Marechera’s little Pattison

It is not just that the British critic  Pattison and the African writer Marechera are not in the same intellectual league at all, that irks me most about P’s critique of M. Rather, it is that they are not in the same psychological league. It is clear from P’s points of reference — the importance he attaches to civility at all costs, to propriety in terms of giving proper lip-service to one’s parents, and to never plumping up ones resume by claiming that one was doing something for a reason other than the one you really had — that P’s life has been relatively easy, and free of the kinds of storm clouds that could produce real moral dilemmas.

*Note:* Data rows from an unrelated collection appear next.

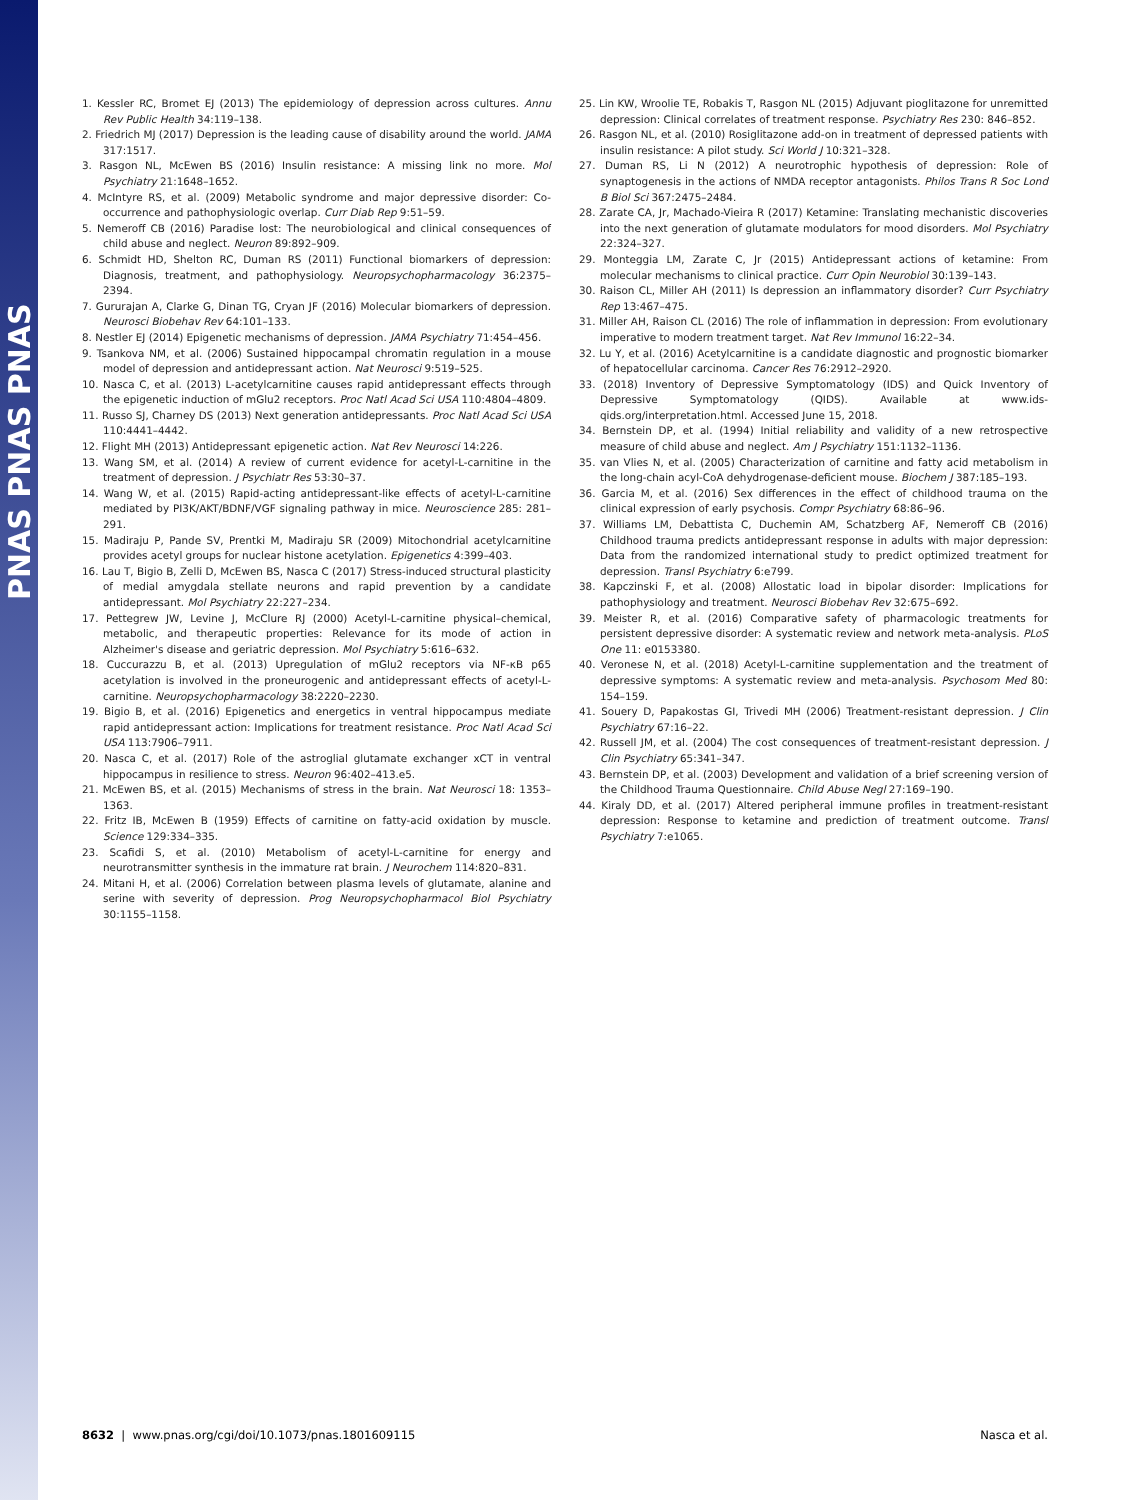PNAS PNAS PNAS
1. Kessler RC, Bromet EJ (2013) The epidemiology of depression across cultures. Annu Rev Public Health 34:119–138.
2. Friedrich MJ (2017) Depression is the leading cause of disability around the world. JAMA 317:1517.
3. Rasgon NL, McEwen BS (2016) Insulin resistance: A missing link no more. Mol Psychiatry 21:1648–1652.
4. McIntyre RS, et al. (2009) Metabolic syndrome and major depressive disorder: Co-occurrence and pathophysiologic overlap. Curr Diab Rep 9:51–59.
5. Nemeroff CB (2016) Paradise lost: The neurobiological and clinical consequences of child abuse and neglect. Neuron 89:892–909.
6. Schmidt HD, Shelton RC, Duman RS (2011) Functional biomarkers of depression: Diagnosis, treatment, and pathophysiology. Neuropsychopharmacology 36:2375–2394.
7. Gururajan A, Clarke G, Dinan TG, Cryan JF (2016) Molecular biomarkers of depression. Neurosci Biobehav Rev 64:101–133.
8. Nestler EJ (2014) Epigenetic mechanisms of depression. JAMA Psychiatry 71:454–456.
9. Tsankova NM, et al. (2006) Sustained hippocampal chromatin regulation in a mouse model of depression and antidepressant action. Nat Neurosci 9:519–525.
10. Nasca C, et al. (2013) L-acetylcarnitine causes rapid antidepressant effects through the epigenetic induction of mGlu2 receptors. Proc Natl Acad Sci USA 110:4804–4809.
11. Russo SJ, Charney DS (2013) Next generation antidepressants. Proc Natl Acad Sci USA 110:4441–4442.
12. Flight MH (2013) Antidepressant epigenetic action. Nat Rev Neurosci 14:226.
13. Wang SM, et al. (2014) A review of current evidence for acetyl-L-carnitine in the treatment of depression. J Psychiatr Res 53:30–37.
14. Wang W, et al. (2015) Rapid-acting antidepressant-like effects of acetyl-L-carnitine mediated by PI3K/AKT/BDNF/VGF signaling pathway in mice. Neuroscience 285: 281–291.
15. Madiraju P, Pande SV, Prentki M, Madiraju SR (2009) Mitochondrial acetylcarnitine provides acetyl groups for nuclear histone acetylation. Epigenetics 4:399–403.
16. Lau T, Bigio B, Zelli D, McEwen BS, Nasca C (2017) Stress-induced structural plasticity of medial amygdala stellate neurons and rapid prevention by a candidate antidepressant. Mol Psychiatry 22:227–234.
17. Pettegrew JW, Levine J, McClure RJ (2000) Acetyl-L-carnitine physical–chemical, metabolic, and therapeutic properties: Relevance for its mode of action in Alzheimer's disease and geriatric depression. Mol Psychiatry 5:616–632.
18. Cuccurazzu B, et al. (2013) Upregulation of mGlu2 receptors via NF-κB p65 acetylation is involved in the proneurogenic and antidepressant effects of acetyl-L-carnitine. Neuropsychopharmacology 38:2220–2230.
19. Bigio B, et al. (2016) Epigenetics and energetics in ventral hippocampus mediate rapid antidepressant action: Implications for treatment resistance. Proc Natl Acad Sci USA 113:7906–7911.
20. Nasca C, et al. (2017) Role of the astroglial glutamate exchanger xCT in ventral hippocampus in resilience to stress. Neuron 96:402–413.e5.
21. McEwen BS, et al. (2015) Mechanisms of stress in the brain. Nat Neurosci 18: 1353–1363.
22. Fritz IB, McEwen B (1959) Effects of carnitine on fatty-acid oxidation by muscle. Science 129:334–335.
23. Scafidi S, et al. (2010) Metabolism of acetyl-L-carnitine for energy and neurotransmitter synthesis in the immature rat brain. J Neurochem 114:820–831.
24. Mitani H, et al. (2006) Correlation between plasma levels of glutamate, alanine and serine with severity of depression. Prog Neuropsychopharmacol Biol Psychiatry 30:1155–1158.
25. Lin KW, Wroolie TE, Robakis T, Rasgon NL (2015) Adjuvant pioglitazone for unremitted depression: Clinical correlates of treatment response. Psychiatry Res 230: 846–852.
26. Rasgon NL, et al. (2010) Rosiglitazone add-on in treatment of depressed patients with insulin resistance: A pilot study. Sci World J 10:321–328.
27. Duman RS, Li N (2012) A neurotrophic hypothesis of depression: Role of synaptogenesis in the actions of NMDA receptor antagonists. Philos Trans R Soc Lond B Biol Sci 367:2475–2484.
28. Zarate CA, Jr, Machado-Vieira R (2017) Ketamine: Translating mechanistic discoveries into the next generation of glutamate modulators for mood disorders. Mol Psychiatry 22:324–327.
29. Monteggia LM, Zarate C, Jr (2015) Antidepressant actions of ketamine: From molecular mechanisms to clinical practice. Curr Opin Neurobiol 30:139–143.
30. Raison CL, Miller AH (2011) Is depression an inflammatory disorder? Curr Psychiatry Rep 13:467–475.
31. Miller AH, Raison CL (2016) The role of inflammation in depression: From evolutionary imperative to modern treatment target. Nat Rev Immunol 16:22–34.
32. Lu Y, et al. (2016) Acetylcarnitine is a candidate diagnostic and prognostic biomarker of hepatocellular carcinoma. Cancer Res 76:2912–2920.
33. (2018) Inventory of Depressive Symptomatology (IDS) and Quick Inventory of Depressive Symptomatology (QIDS). Available at www.ids-qids.org/interpretation.html. Accessed June 15, 2018.
34. Bernstein DP, et al. (1994) Initial reliability and validity of a new retrospective measure of child abuse and neglect. Am J Psychiatry 151:1132–1136.
35. van Vlies N, et al. (2005) Characterization of carnitine and fatty acid metabolism in the long-chain acyl-CoA dehydrogenase-deficient mouse. Biochem J 387:185–193.
36. Garcia M, et al. (2016) Sex differences in the effect of childhood trauma on the clinical expression of early psychosis. Compr Psychiatry 68:86–96.
37. Williams LM, Debattista C, Duchemin AM, Schatzberg AF, Nemeroff CB (2016) Childhood trauma predicts antidepressant response in adults with major depression: Data from the randomized international study to predict optimized treatment for depression. Transl Psychiatry 6:e799.
38. Kapczinski F, et al. (2008) Allostatic load in bipolar disorder: Implications for pathophysiology and treatment. Neurosci Biobehav Rev 32:675–692.
39. Meister R, et al. (2016) Comparative safety of pharmacologic treatments for persistent depressive disorder: A systematic review and network meta-analysis. PLoS One 11: e0153380.
40. Veronese N, et al. (2018) Acetyl-L-carnitine supplementation and the treatment of depressive symptoms: A systematic review and meta-analysis. Psychosom Med 80: 154–159.
41. Souery D, Papakostas GI, Trivedi MH (2006) Treatment-resistant depression. J Clin Psychiatry 67:16–22.
42. Russell JM, et al. (2004) The cost consequences of treatment-resistant depression. J Clin Psychiatry 65:341–347.
43. Bernstein DP, et al. (2003) Development and validation of a brief screening version of the Childhood Trauma Questionnaire. Child Abuse Negl 27:169–190.
44. Kiraly DD, et al. (2017) Altered peripheral immune profiles in treatment-resistant depression: Response to ketamine and prediction of treatment outcome. Transl Psychiatry 7:e1065.
8632 | www.pnas.org/cgi/doi/10.1073/pnas.1801609115 Nasca et al.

It is Pattison’s vulgar tendency to posture that one proves one’s sanity by abject conformity to the unexamined mores that P, himself, holds dear, that really proves that P and M are not in the same moral league either. M had empathy for those experiencing hard times — and was honest about those situations where his instincts drew a line, cautioning him against any further engagement. Pattison goes in entirely another direction for he demands a purer degree of social compliance from those whom he has hardly known. It seems that the issue of holding onto one’s sanity by unlikely means — by avoiding situations that unsettle it, for instance — does not satisfy P at all. He does not seem to be able to tolerate the fact that somebody who would have been driven crazy by his circumstances found a way to survive them, despite socially systemic pressures that would have floored a poorer mind (or, even more commonly, driven the poorer mind into dull resignation, an unconscious commitment to slavery of the spirit). No. Pattison wants the purest form of social compliance there is — the kind of compliance that takes a job at the Ministry of Information and is so simple of heart and mind that this suffices as life, driving the embattled subject into a deeper and pervasive madness that is purer in its form for being abject, absolute and finally irrevocable.

Pattison hankers for the purest kind of madness that is available to raw humanity. He presses in for his reward —  to bring into abject conformity every aspect of the wild human spirit.